1 Ekim 1949’dan bu yana Çin işgali altındaki Doğu Türkistan'da, milyonlarca insanın kültürü, dini ve dili sistematik olarak yok edilmeye çalışılıyor.
Doğu Türkistan’ın özgürlüğü için mücadele eden aktivistler, 1 Ekim 2024 saat 11.00'de Çin'in İstanbul Konsolosluğu önünde basın açıklaması ve protesto düzenleyecek. Bu etkinlik, işgale ve soykırıma karşı duruş sergilemek amacıyla gerçekleştiriliyor.
DOĞU TÜRKİSTAN'DA SOYKIRIM YAŞANIYOR!
Çin Halk Cumhuriyeti hükûmetinin sistematik baskıları ve asimilasyon politikaları ile Doğu Türkistan’da bir halk topyekûn soykırıma uğradı ve bugün halen uğramaya devam ediyor.
Millî, dini, siyasi ve kültürel olarak Doğu Türkistan’da Çinli olmayan tüm Türk kökenli milletler, bu baskının kurbanı oluyor. Doğu Türkistan’da soykırıma varan ağır insan hakları ihlalleri, her geçen gün dünya kamuoyunun daha çok gündemine geliyor.
Etnik ve kültürel ayrımcılığa ve insan hakları ihlallerine maruz kalan Doğu Türkistanlılar, ucuz iş gücü olarak zorla Çinli şirketlerde çalıştırılıyor. Öte yandan, Birleşmiş Milletlerin resmî verilerine göre ise Çin Komünist Partisi, kültürel soykırım uyguladığı Doğu Türkistan’daki toplama kamplarında, milyonlarca insanı yasa dışı bir şekilde alıkoyuyor. Çin hükumeti, toplama kamplarında ve ceza kamplarında insanlık dışı şartlarda tutulan Uygur Türklerinin durumuna dair tüm verileri dünya kamuoyundan gizliyor.
ÇİN'İN TOPLAMA KAMPLARI
Doğu Türkistan’da Uygur Türkleri başta olmak üzere diğer Türk halklarından milyonlarca kişi, suçsuz yere toplama kamplarına alınmaktadır. Halen bu baskı tüm şiddetiyle devam etmektedir.
Tanıkların ifadelerine göre tutuklular, işkenceye uğruyor, sağlıksız şartlarda ellerinde kelepçe, ayaklarında zincirlerle yaşıyor. Kampta tutulanlara, içeriği belirsiz ilaçlar ve iğneler veriliyor. İnsanlar, burada tırnak çekme, kamçı, elektrik gibi işkencelere maruz kalıyor, kadınlar toplu tecavüze uğruyor.
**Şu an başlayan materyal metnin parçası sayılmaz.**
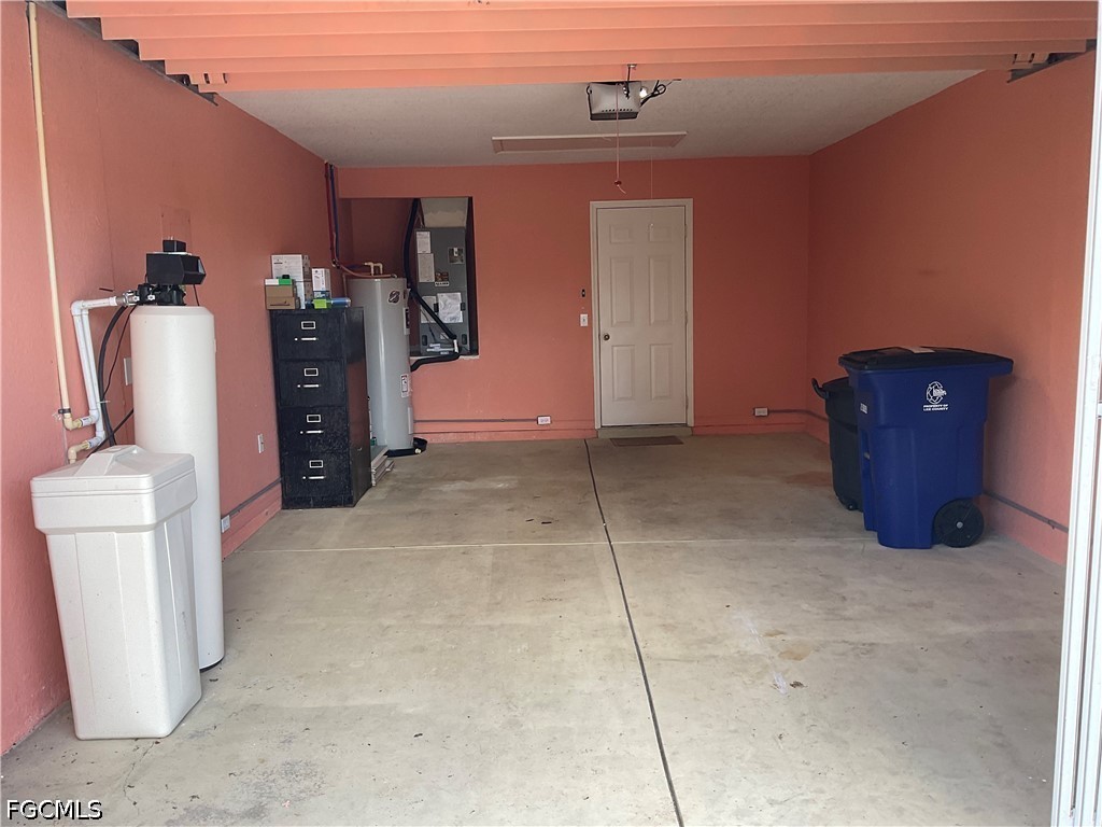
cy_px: 414
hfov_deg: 61.7
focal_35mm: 29
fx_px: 923
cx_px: 551
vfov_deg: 48.2
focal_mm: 3
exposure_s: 1/122
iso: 40
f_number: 1.8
GENÇ NÜFUS KAMPLARDA YOK EDİLİYOR!
Milyonlarca genç, Doğu Türkistan’daki çalışma kamplarında veya Çin’deki fabrikalarda zorunlu köle işçi olarak çalıştırılıyor. Doğu Türkistan’da bir çoğu, toplama ve çalışma kamplarına gönderildikten sonra geride kalanlar da siyasi propaganda ezberlemeye, kamu hizmeti adıyla ücretsiz çalışmaya zorlanıyorlar. Kamplarda, kadınlar kısırlaştırılıyor, hamilelere zorla kürtaj yaptırılıyor ve genç kadınlar da Çinlilerle evliliğe mecbur ediliyor. Ailelerinden koparılan 1 milyona yakın çocuk, toplama kamplarında asimile ediliyor. Çince konuşmaya, Çince yaşamaya, Çinliler gibi beslenmeye zorlanıyorlar.
TÜRK VE İSLAM DEĞERLERİ AYAKLAR ALTINDA!
Doğu Türkistan’da milli ve dini kültür mirasları yok ediliyor, Uygur tarihi ve kültürüyle ilgili kitaplar yakılıyor. Türk-İslam mimarileri ve tarihi şahsiyetlerin türbeleri, heykelleri yok ediliyor. İnanç özgürlüğü hiçe sayılıyor. Camiler yıkılıyor. Kur’anlar yakılıyor. Namaz kılmak, oruç tutmak kampa alınma nedeni olarak gösteriliyor. Türkiye başta olmak üzere Çin dışındaki ülkelerde okumuş, seyahat etmiş olmak ya da sadece bunları yapan birinin akrabası olmak bile toplama kampına alınma veya hapse atılma nedeni olabiliyor.